Proxying Inference Requests to LLM Providers
Agentgateway can proxy inference requests to large language model (LLM) providers, adding value beyond raw forwarding:
- Observability – Token usage and time‑to‑first‑token (TTFT) metrics are collected for Server‑Sent Events (SSE) streams.
- Streaming support – Dedicated parsers handle non‑SSE streaming formats such as AWS Bedrock’s event stream.
- Rate limiting & prompt protection – (Details to be covered in a follow‑up article.)
Provider‑agnostic API surface
Agentgateway lifts some LLM client features into the gateway to reduce integration effort, offering an OpenAI‑compatible external API. It currently supports two route types:
| Provider | Route |
|---|---|
| OpenAI | /v1/chat/completions |
| Anthropic | /v1/messages |
Both routes are chat‑style endpoints; OpenAI’s /v1/chat/completions is functionally equivalent to Anthropic’s /v1/messages.
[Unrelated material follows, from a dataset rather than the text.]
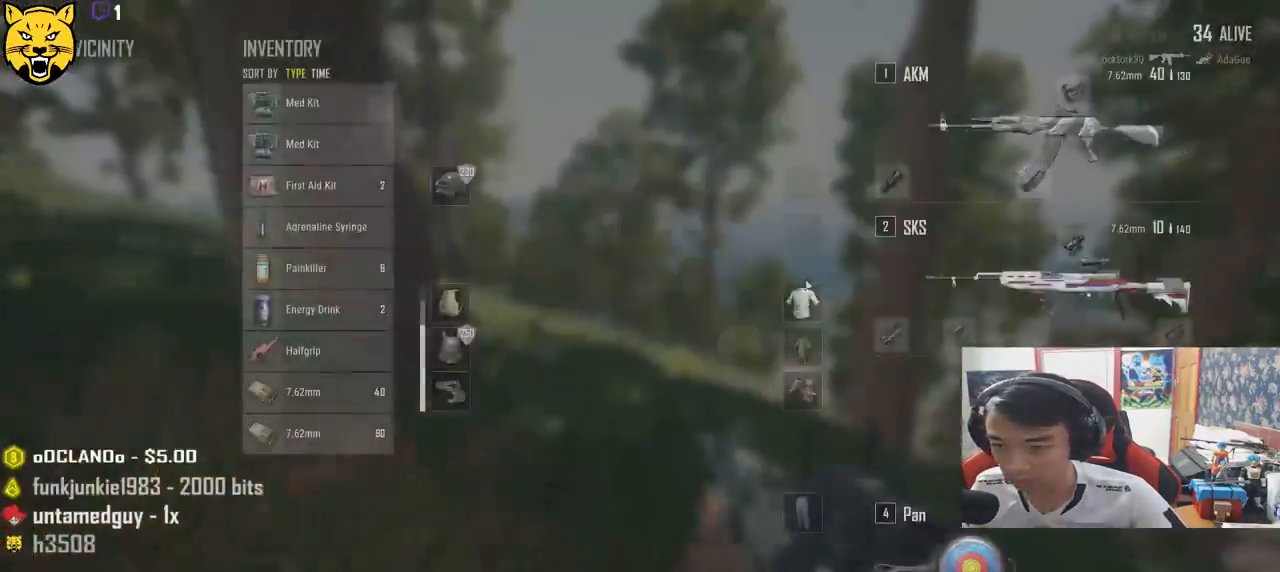
{"keys": ["shift", "w"], "mouse": ["left"], "events": [[33, "shift", "down"], [417, "mouse_left", "down"]]}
Implementing both separately simplifies onboarding for agents that target only one provider.
Limitations:
- Structured output (e.g., OpenAI’s structured outputs) is not yet supported.
- Embeddings, batching, and other advanced features are still missing.
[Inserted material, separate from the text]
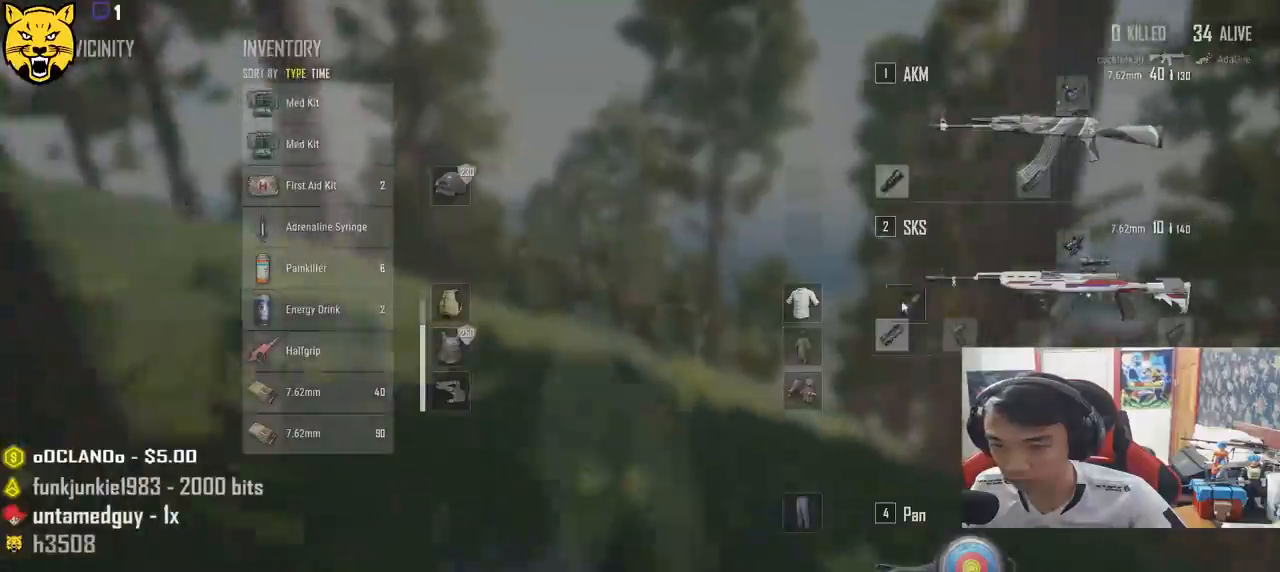
{"keys": ["tab", "w"], "mouse": [], "events": [[250, "mouse_left", "up"], [367, "shift", "up"], [500, "tab", "down"]]}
Inference Extension Support
The Gateway API Inference Extension (https://gateway-api-inference-extension.sigs.k8s.io/) enables distributed inference via a scheduler (EPP) that communicates with the gateway using Envoy’s gRPC ext_proc protocol.
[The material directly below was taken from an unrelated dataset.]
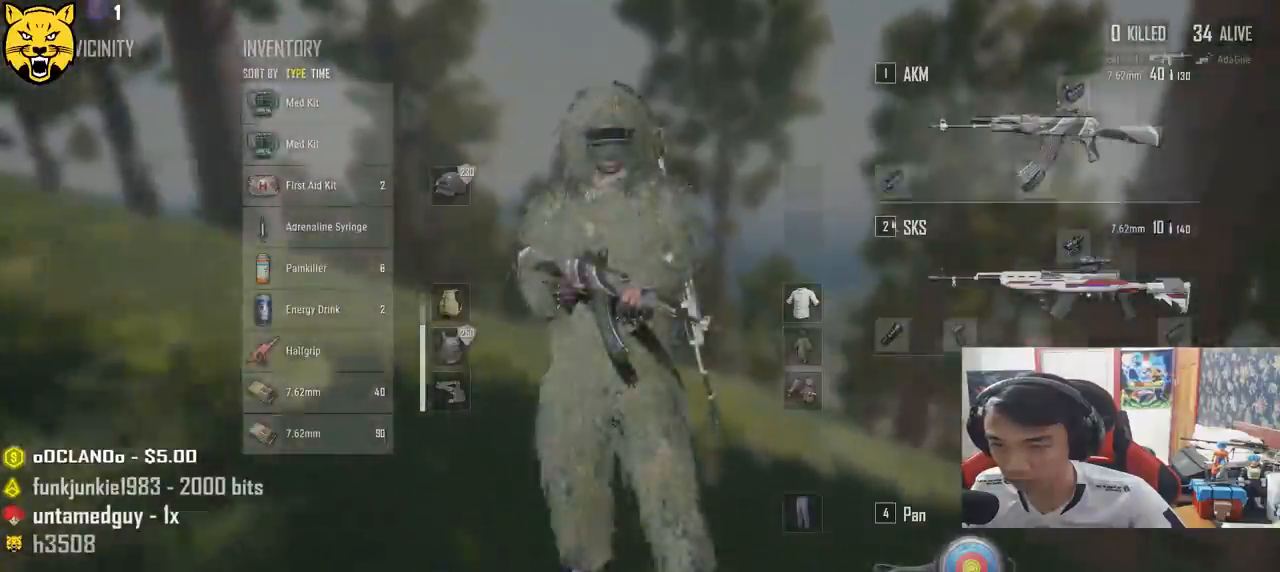
{"keys": ["shift", "w"], "mouse": [], "events": [[83, "tab", "up"], [250, "shift", "down"]]}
- The scheduler returns an
x-gateway-destination-endpointheader indicating the target upstream address. - The gateway forwards the inference request to that endpoint, effectively acting as a thin proxy.
Red Hat’s involvement (through the LLMD project) and its investment in AI tooling (e.g., vLLM) suggest the inference extension could gain traction as a standard component for AI workloads.